Buck up, my
boy! One look at Elizabeth will show her she's mistaken"
"You don't know my mother," Blakely replied; "I feel that I haven't
known her till now. It's out of the question, our staying here after
what has happened. Let's go up to Del Monte, and let's not wait four
months for the wedding. Why can't we be married this week? I'm done
with my mother and with the whole tribe of Porters; they're not my
kind, and you and Elizabeth are."
"Tom, I never felt, that I had a father till I found you. Elizabeth,
girl, I never knew what happiness was till you told me you loved me.

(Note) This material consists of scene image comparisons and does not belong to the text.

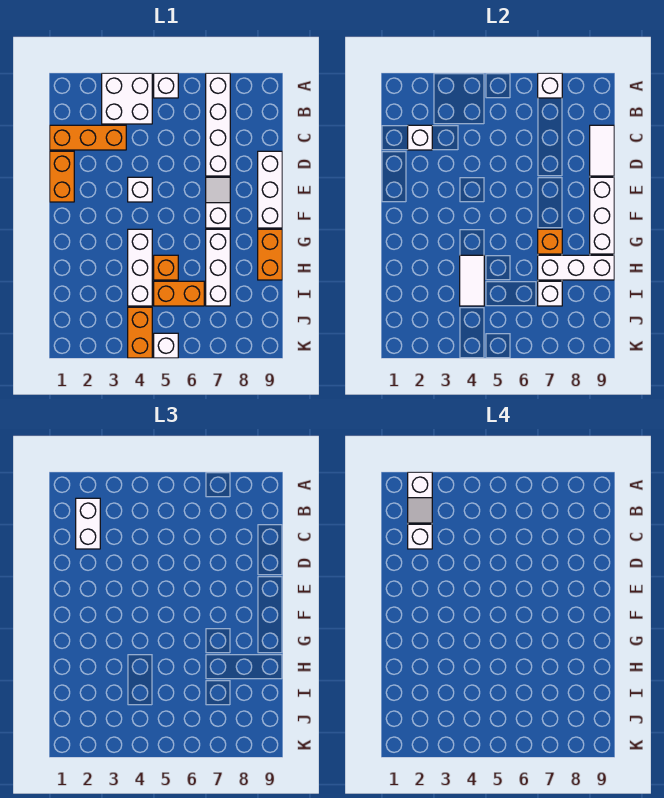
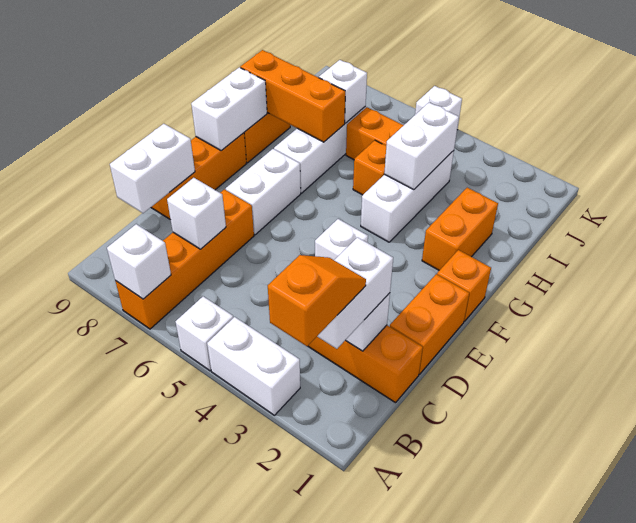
white 1x2 slope [408,472,432,523] -> orange 1x2 slope [268,255,366,346]
white 2x2 brick [102,73,152,124] -> white 1x2 brick [207,317,300,415]
white 1x4 brick [206,73,230,176] -> orange 1x4 brick [116,189,254,329]
white 1x1 brick [408,524,432,549] -> white 1x1 brick moved to [167,178,226,249]
white 1x2 tile [590,125,614,176] -> white 1x2 brick [110,124,195,213]
white 1x3 brick [258,151,282,228] -> orange 1x3 brick [151,133,247,219]
white 1x2 slope [206,177,230,228] -> white 1x2 brick [226,149,301,235]
white 1x3 brick [590,177,614,254] -> white 1x2 brick [191,67,267,151]
orange 1x1 brick [538,229,562,254] -> orange 1x1 brick moved to [437,250,491,321]
white 1x2 tile [460,255,484,306] -> white 1x2 brick [384,102,459,190]
white 1x3 brick [538,255,614,280] -> orange 1x3 brick [240,50,345,142]
orange 1x2 brick [128,307,152,358] -> orange 1x2 brick moved to [422,188,498,270]

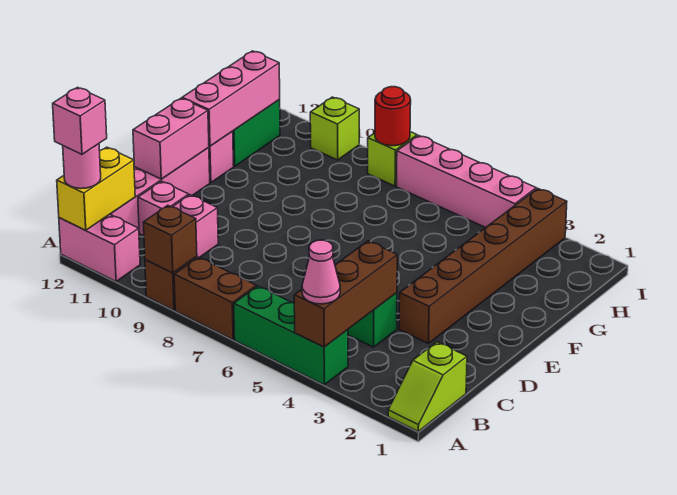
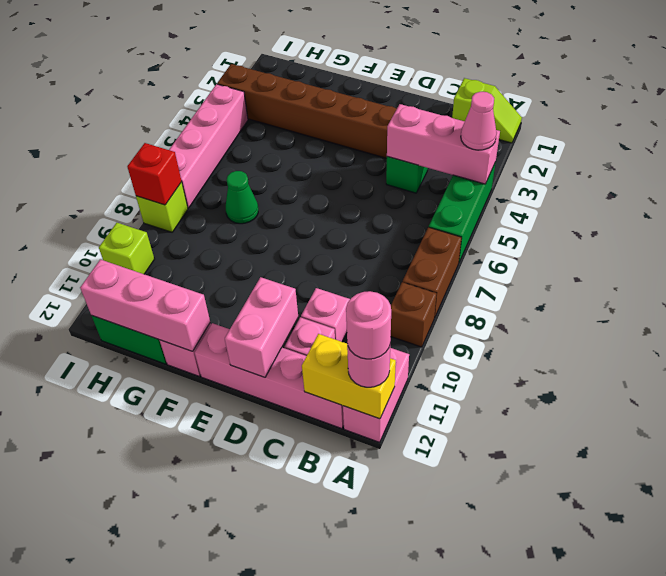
brown 1x3 brick [294,241,397,347] -> pink 1x3 brick [387,104,500,184]
brown 1x1 brick [143,205,197,273] -> none
pink 1x1 brick [53,87,107,154] -> pink 1x1 round brick [346,291,391,359]
pink 1x2 brick [133,98,209,179] -> pink 1x2 brick turned to [225,277,298,377]
none -> green 1x1 cone [226,171,258,224]
red 1x1 round brick [375,87,411,146] -> red 1x1 brick [127,143,182,205]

My mother says she would never consent to her son's marrying the
daughter of a man who has kept a livery-stable. I say that I'm done
with a family that made its money out of whisky. My mother's father
was a distiller, her grandfather was a distiller, and if there's any
shame, it's mine, for by all the standards of decency, a livery-
stable is a hundred times more respectable than a warehouse full of
whisky. You made your money honestly, but ours has been wrung out of
the poor, the sick, the ragged, the distressed. The whisky business
is a rotten business, Tom, rotten!"
"It was whisky that bought an ambassadorship for my mother's
brother; it was whisky that paid for the French count my sister
married; it was whisky that sent me to college.